(Page images and extracted text)
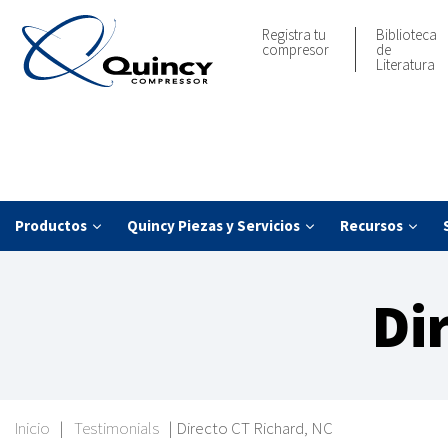
Registra tu
Biblioteca
compresor
de
Literatura
Productos
Quincy Piezas y Servicios
Recursos
Di
Inicio
|
Testimonials
|
Directo CT Richard, NC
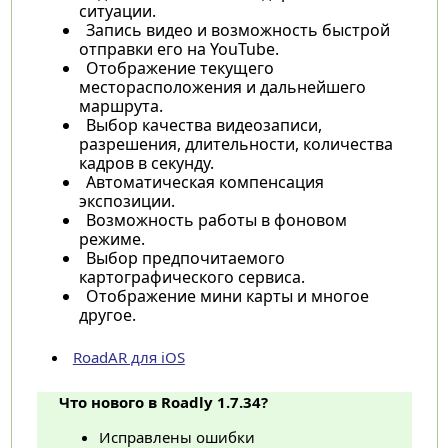
ситуации.
Запись видео и возможность быстрой
отправки его на YouTube.
Отображение текущего
месторасположения и дальнейшего
маршрута.
Выбор качества видеозаписи,
разрешения, длительности, количества
кадров в секунду.
Автоматическая компенсация
экспозиции.
Возможность работы в фоновом
режиме.
Выбор предпочитаемого
картографического сервиса.
Отображение мини карты и многое
другое.
RoadAR для iOS
Что нового в Roadly 1.7.34?
Исправлены ошибки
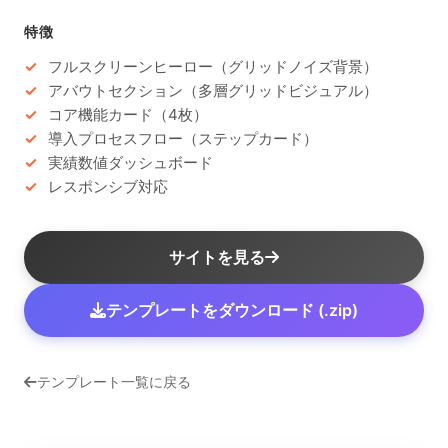
特徴
フルスクリーンヒーロー（グリッドノイズ背景）
アバウトセクション（多層グリッドビジュアル）
コア機能カード（4枚）
導入プロセスフロー（ステップカード）
実績数値ダッシュボード
レスポンシブ対応
サイトを見る
テンプレートをダウンロード (.zip)
テンプレート一覧に戻る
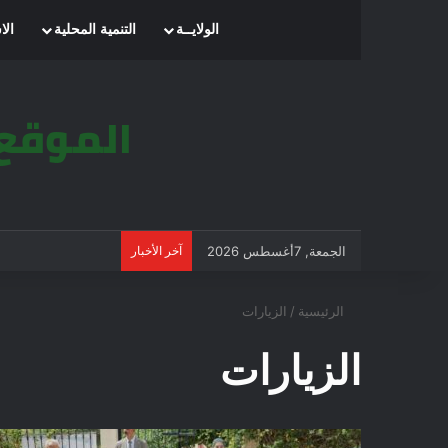
الرئيسية
الولايــة
التنمية المحلية
الا
الجمعة, 7أغسطس 2026
آخر الأخبار
الرئيسية
/
الزيارات
الزيارات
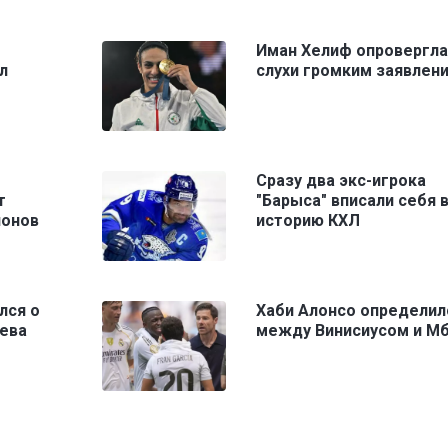
Иман Хелиф опровергла
л
слухи громким заявлен
Сразу два экс-игрока
т
"Барыса" вписали себя 
ионов
историю КХЛ
лся о
Хаби Алонсо определил
ева
между Винисиусом и М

What you have to do
Tally the lines of the data that contain the string "Отображение" and report the total alone.

Exercise output
2